Since she hit the women’s music scene in 1980, Ferron has been sharing her soulful, poetic songs with our community. Recently, she and Bitch collaborated on “Boulder,” a rich and textured album that helped introduce Ferron to a younger audience and helped to remind the rest of us why we’ve loved her for so long. Ferron speaks to us from her home in Three Rivers, Michigan.
Now that you’ve achieved artistic success, what are your other large goals?
I’m not seeking anything but a life now…I’m not looking to achieve greater fame or to be on the road. I want to incorporate something more sacred or holy in my life.
Does your retreat, the Fen factor into your desire for the sacred and holy?
I did a year’s worth of workshops there…I’m thinking of making it kind of a micro-cabin community, where the Fen would be the longhouse, essentially, and there would be livable cabins on the property and then you just use the big kitchen and the bathroom and everything and you have your own private space, either for people to live long-term, people who can’t afford whole houses, and want community, or else people who want to come and write for a month or more and keep the house empty.
Are you there now?
I’m in Michigan…I did a year’s worth of workshops there and that went pretty good and then the interest kid of died down, I’m not sure the economy or whatever it was. At that point Bitch needed a place to stay for a while, so we rented it to her and she’s been living there since last August.
You’re from Canada, but you’ve really made a home for yourself in the States. Do you consider yourself an American now?
Well no, I’m Canadian. I’m Canadian and I live in the United States because that’s where my work is. I have a green card and that’s how it goes. But I identify Canadian.…I’ve been invited to become an American but deep down I can’t.
I can’t become an American because I wasn’t brought up on the concept of number one. I mean Canadians would think of why just one? Let’s get a group. It’s a different mind-set and a different psychology.
So you identify as Canadian first. In terms of your artistic labels, do you define yourself as a lesbian musician?
I remember the day that we decided [how to define ourselves]. My manager and I, we knew that if I did the lesbian thing it would be a big stigma thing, and it’s kind of like we looked at each other and what she said is, “Well y’know, if you can’t tell the truth when you have nothing to lose, what’s going to happen when you have everything to lose?”
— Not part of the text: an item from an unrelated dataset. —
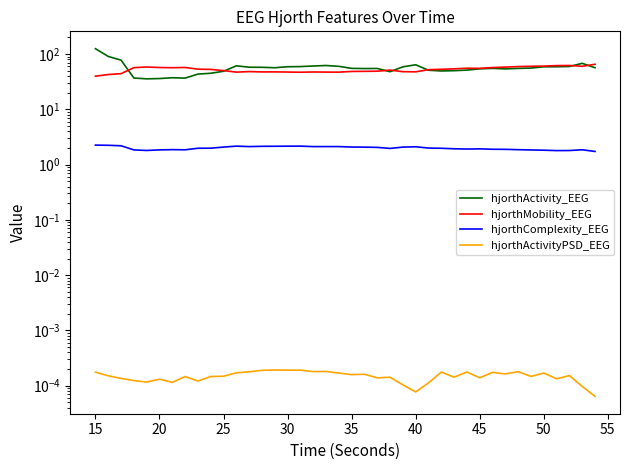

How many interior local peaks does the hjorthActivityPSD_EEG series have?

13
So we started there. And part of it was—my dream was a place where men and women, straight and gay, to be together. And I actually accomplished that with my band, who were three lesbian women and three straight men. And we just love each other.
You launched your musical career during the women’s movement of the 60’s. How did that movement influence your artistic development?
I don’t think I would have happened without the timeliness of the women’s movement. It’s where I come from. I joined it, I met it. I flourished in it. I don’t know that I would have flourished without it. I still would have been a lesbian, which is not so much a sexual identification; it’s a personal identification, but what it is, it’s a sensibility about politics, or life. It has to do with love, actually, instead of power.
I’m talking about the thinking part of it that wants to make the world a better place, I mean ultimately a better place for ourselves, but it ends up making it better for everybody. This is how the world changes, by where our thoughts go.